»Wasser gehört allen«

In Spanien herrscht Wassernotstand, obwohl der Sommer gerade erst begonnen hat. Ein Gespräch mit elisenda forés, Sprecherin der Arbeitsgruppe »Wasser« der Naturschutzorganisation »Ecologistas en Acción«

Wie groß ist das Ausmaß der Dürre?

Wir leben in einem mediterranen Land mit einem trockenen, heißen Klima. Da sind Dürreperioden keine Seltenheit, sie kommen regelmäßig vor. Es ist eine der harten Dürrezeiten, aber es ist nicht die schlimmste, die Spanien jemals erlebt hat. Von ihr ist natürlich ganz besonders die Landwirtschaft betroffen. Dazu kommt ein erhöhtes Risiko von Waldbränden. Aber vor allem geht es um die Menschen und ihren Wasserverbrauch. Wasser wird noch immer als unerschöpfliche Ressource angesehen, was es aber einfach nicht ist. Wenn wir jeden Tag eine halbe Stunde mit offenem Hahn duschen wollen, brauchen wir mehr Wasser. Wasser, das ein Land wie Spanien nicht besitzt.

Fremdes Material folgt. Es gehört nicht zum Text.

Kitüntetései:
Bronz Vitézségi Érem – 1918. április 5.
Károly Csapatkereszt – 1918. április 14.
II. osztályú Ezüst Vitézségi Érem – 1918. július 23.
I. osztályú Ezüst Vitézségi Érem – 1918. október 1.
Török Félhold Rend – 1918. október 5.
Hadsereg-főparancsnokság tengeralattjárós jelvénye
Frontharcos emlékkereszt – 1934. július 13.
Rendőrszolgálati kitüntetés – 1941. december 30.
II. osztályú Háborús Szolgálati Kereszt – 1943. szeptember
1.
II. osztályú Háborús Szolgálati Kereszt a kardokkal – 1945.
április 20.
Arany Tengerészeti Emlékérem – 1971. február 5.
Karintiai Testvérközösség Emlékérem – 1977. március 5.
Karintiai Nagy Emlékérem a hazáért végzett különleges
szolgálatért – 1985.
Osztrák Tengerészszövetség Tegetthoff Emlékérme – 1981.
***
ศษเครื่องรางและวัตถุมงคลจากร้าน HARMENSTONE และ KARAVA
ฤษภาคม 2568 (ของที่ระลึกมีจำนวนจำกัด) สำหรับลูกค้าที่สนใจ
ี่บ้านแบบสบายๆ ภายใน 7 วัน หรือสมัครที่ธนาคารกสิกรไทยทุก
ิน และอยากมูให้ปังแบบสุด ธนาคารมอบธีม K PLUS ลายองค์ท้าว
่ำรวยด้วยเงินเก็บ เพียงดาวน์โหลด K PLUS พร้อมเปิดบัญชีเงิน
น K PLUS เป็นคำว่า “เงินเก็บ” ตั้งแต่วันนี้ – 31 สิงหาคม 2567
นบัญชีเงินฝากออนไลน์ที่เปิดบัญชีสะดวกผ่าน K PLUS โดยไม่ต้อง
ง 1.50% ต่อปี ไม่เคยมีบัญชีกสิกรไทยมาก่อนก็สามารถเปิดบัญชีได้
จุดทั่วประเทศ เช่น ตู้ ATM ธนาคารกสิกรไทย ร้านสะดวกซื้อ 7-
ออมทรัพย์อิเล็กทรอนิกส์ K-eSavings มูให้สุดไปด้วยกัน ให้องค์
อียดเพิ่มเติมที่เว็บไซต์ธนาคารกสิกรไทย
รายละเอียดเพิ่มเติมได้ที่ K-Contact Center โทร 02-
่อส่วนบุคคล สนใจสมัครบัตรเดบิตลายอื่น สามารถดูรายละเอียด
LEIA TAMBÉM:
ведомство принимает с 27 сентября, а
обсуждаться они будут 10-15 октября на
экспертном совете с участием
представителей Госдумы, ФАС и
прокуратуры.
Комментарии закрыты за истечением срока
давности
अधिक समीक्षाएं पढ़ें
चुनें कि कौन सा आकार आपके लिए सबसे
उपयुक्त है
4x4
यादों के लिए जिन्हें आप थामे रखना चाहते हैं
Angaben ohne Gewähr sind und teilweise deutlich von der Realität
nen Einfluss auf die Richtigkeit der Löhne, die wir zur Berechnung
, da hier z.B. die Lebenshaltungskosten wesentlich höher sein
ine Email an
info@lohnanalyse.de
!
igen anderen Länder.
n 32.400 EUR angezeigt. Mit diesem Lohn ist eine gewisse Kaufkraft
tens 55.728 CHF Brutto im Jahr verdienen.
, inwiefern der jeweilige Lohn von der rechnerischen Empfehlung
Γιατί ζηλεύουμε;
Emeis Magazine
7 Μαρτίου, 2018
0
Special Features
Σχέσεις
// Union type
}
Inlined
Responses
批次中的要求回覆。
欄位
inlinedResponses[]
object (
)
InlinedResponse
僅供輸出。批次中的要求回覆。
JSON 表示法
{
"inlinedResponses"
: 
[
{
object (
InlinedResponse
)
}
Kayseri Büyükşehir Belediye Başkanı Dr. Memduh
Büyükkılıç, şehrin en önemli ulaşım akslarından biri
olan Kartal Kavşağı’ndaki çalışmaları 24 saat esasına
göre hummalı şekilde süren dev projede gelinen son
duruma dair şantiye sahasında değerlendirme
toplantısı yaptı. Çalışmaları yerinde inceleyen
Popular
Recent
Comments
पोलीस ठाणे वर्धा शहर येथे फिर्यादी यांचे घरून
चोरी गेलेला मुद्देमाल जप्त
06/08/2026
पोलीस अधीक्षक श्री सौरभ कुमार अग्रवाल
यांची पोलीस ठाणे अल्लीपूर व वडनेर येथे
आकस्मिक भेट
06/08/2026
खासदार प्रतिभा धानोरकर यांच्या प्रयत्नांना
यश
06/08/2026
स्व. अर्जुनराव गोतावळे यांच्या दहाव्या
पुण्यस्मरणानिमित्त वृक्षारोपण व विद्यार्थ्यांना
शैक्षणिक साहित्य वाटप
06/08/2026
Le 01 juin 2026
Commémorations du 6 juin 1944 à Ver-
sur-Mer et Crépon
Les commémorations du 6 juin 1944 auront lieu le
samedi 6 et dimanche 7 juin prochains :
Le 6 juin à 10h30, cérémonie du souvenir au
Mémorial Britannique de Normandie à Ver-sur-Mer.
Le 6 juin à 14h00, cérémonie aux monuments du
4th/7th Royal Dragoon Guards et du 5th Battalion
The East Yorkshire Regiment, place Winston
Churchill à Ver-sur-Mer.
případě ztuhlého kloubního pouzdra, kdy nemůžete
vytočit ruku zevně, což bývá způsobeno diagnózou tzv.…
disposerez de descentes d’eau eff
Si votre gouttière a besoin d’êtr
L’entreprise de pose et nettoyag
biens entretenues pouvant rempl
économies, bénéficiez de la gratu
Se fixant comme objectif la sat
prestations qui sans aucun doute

Ist die Politik für den Wassermangel verantwortlich?

Es liegt in den Händen der Behörden, Regeln für den Umgang mit Wasser zu finden. Sie müssen dafür sorgen, dass auch in Zukunft genug Wasser zum Trinken aus den Hähnen kommt. Es fehlen Normen für einen nachhaltigen Gebrauch von Trinkwasser. Warum schütten wir Trinkwasser aus, spülen damit unser Geschirr, gießen damit unsere Pflanzen? Früher hat man dafür Regenwasser verwendet. Momentan beginnen Politiker und Verwaltungen damit, aktiv zu werden. In den vergangenen Jahren haben sie jedoch kaum etwas dafür getan, den bewussten Umgang mit Wasser zu fördern. Es gibt derzeit einige Projekte, zum Beispiel um Regenwasser zu verwerten oder Duschwasser zu recyclen, aber nur auf lokaler Ebene. Es wurde eine Dürreverordnung erlassen, um im Falle eines Notstandes private Wasservorräte für die Allgemeinheit nutzen zu können. Durch diese Verordnung wird also ein öffentliches Gut zum öffentlichen Gut erklärt. Das ist absurd. Wie kann Wasser Privateigentum sein?

Man muss sich bewusst sein, dass es Gemeinden gibt, die Wasser sparen und vorsichtig damit umgehen, und es gibt andere, die es verschwenden. Wenn eine Region für den Tourismus, die Schwimmbecken und die Golfplätze das Wasser nicht rationieren will, und dann die Nachbarregion nach Wasser fragt, kann man verstehen, dass die nichts abgeben will. Das Problem existiert zum Beispiel bei dem Streit um den Fluss Ebro zwischen den Regionen Katalonien, Valencia und Murcia. Natürlich kann man auf Solidarität bestehen, aber nur wenn alle rücksichtsvoll mit ihren Reserven umgehen.

Was halten Sie von dem Projekt, Trinkwasser aus dem Meer zu gewinnen?

Das ist sicher nicht die beste Lösung. Denn dann haben wir ein anderes Problem. Die Entsalzungsanlagen haben einen sehr hohen Energieverbrauch, was wiederum der Umwelt schadet. Was gemacht wird, ist, die unendliche Nachfrage zu stillen, anstatt den bewussten Umgang mit Wasser zu fördern. Wenn wir den Leuten mehr Wasser geben, werden sie mehr verbrauchen. Was wir aber machen sollten, ist zu versuchen, mit den vorhandenen Ressourcen zu leben.

Hat sich das Konsumverhalten der Menschen aufgrund der Dürre verändert?

Bis das Wasser nicht abgestellt wird, konsumieren wir auf die gleiche Weise weiter. Auf dem Land passen sich die Menschen an, da es einfach nicht genug Wasser gibt. In den großen Städten jedoch existiert kein Bewusstsein.

Wie sehen Ihre Prognosen für die Zukunft aus?

Die Dürreperioden werden in immer kürzeren Abständen wiederkehren. Daher werden die Menschen in Zukunft auch immer mehr Wasser brauchen. Umso wichtiger ist es nun, Ideen zu entwickeln, um auf Dauer den Wasserverbrauch zu reduzieren. Es gibt sehr viel zu tun in dieser Richtung, vor allem hier in Spanien.